そのディスプレイは色付きだったが、画面のほとんどを占めているのは灰色の背景だった。
「何だ、これ……」
だんだん映像が引いていく。草原の緑が下から見える。その頃になって、僕はようやく察した。
映っているのは、巨大なドームだ。軽く内側に湾曲し、ひっくり返したお椀型をしている。だが、完全に外界から封鎖されているわけではない。天井はぽっかりと開き、そこから細長い建造物がいくつも建っている。
「ここは地図にある『文明の里』のようだ」
『文明の里』? ああ、確か地図上で、僕らの通過点になっていたところだ。ここで移動手段を得て、東へと渡らなければ、『ベテルギウスの弓』に到達することはできない。制限時間は、あと二日半。
しかし、『文明の里』の住民たちは、僕たちに助力をする気はないらしい。あれだけの機銃弾を浴びせてきたのだから。
「仕方ない。遠距離射撃で、あの機関砲を潰す。砲撃用意!」
自分を叱咤するかのように、声を上げるカッチュウ。すると、自分の身体がやや傾いた。砲塔が回転しているらしい。
「距離よし、照準よし、てッ!」
バスン、という砲撃音。思いの外軽い音だ。それから数発、バスン、バスンと連射される。それから僅かな間を置いて、ドン、ドンと空気が揺れる。
しばしの間、こちらからの砲撃も、向こうからの銃撃も止んだ。
「カッチュウ、状況は……?」
恐る恐る尋ねると、カッチュウは操縦席のシートに背中を預け、レバー類から手を離した。
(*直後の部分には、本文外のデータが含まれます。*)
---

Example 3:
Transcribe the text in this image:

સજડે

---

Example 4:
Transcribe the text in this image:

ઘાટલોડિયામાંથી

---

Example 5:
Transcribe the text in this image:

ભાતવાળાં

「どうやら、西側にある機関砲は潰せたようだな。押し入りみたいで悪いが、今はそんなことを言っていられる場合じゃない。早速、海峡を渡る協力者を見つけるぞ」
そう言って、カッチュウは再び戦車を前進させた。
※
『文明の里』の外壁は、予想以上に堅牢だった。戦車の砲弾にもいろいろな種類があったが、カッチュウは主に貫通徹甲弾を使用。何度も、しかし少しずつ場所をずらしながら砲撃し、外壁に半円を描く。
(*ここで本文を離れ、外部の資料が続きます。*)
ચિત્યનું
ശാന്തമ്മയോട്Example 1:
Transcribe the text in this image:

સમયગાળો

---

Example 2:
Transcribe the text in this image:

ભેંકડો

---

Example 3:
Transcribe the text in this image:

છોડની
次に榴弾を装填し、勢いよく放った。すると、貫通弾で描かれた半円部分の内側が綺麗に消し飛んだ。
「よし、突入だ。ジン、ディスプレイを渡しておくから、ミカと一緒に見てろ」
微速前進で、湾曲した壁の向こうへと入っていく。そこに広がっていたのは、驚くべき光景だった。
「これは……街?」
呟いたのは、ミカだった。僕はと言えば、驚愕のあまり声を発するどころではない。
古文書の中の絵画にあった、『近未来都市』。そんな構想上の街が、たった今眼前に展開している。最も、ディスプレイ越しではあるが。
その全景は、大まかに言えばこうだ。
まず、極めて広大なお椀を引っくり返したような外壁の内側に建物が並んでいる。しかし外壁の上部は穴が空いていて、高層建築物は、そこからひょっこり頭を覗かせている。
建物の驚くべき点は、その高さだけではない。地面から、きっちり垂直に建てられているのだ。正直、異様な光景である。
例えば、建物、すなわち住居や倉庫といったものは、自然の素材、つまり木材・石材などを使って造る。しかしそれでは、完全に垂直な建造物など造りようがない。
だが、『文明の里』の建築物は、いとも容易くそれを成し遂げている。一体上はどうなっているのかと、僕は頭上を仰いだ。
しかし、それでも高層建築物の頭頂部を窺うことはできない。暗雲とも黒煙ともつかないもやもやが、都市全体を覆っている。
「何なんだ、あれは?」
「その推察は後回しだ。もう少し、戦車で進むぞ」
ディスプレイを操作しながら、カッチュウが告げた。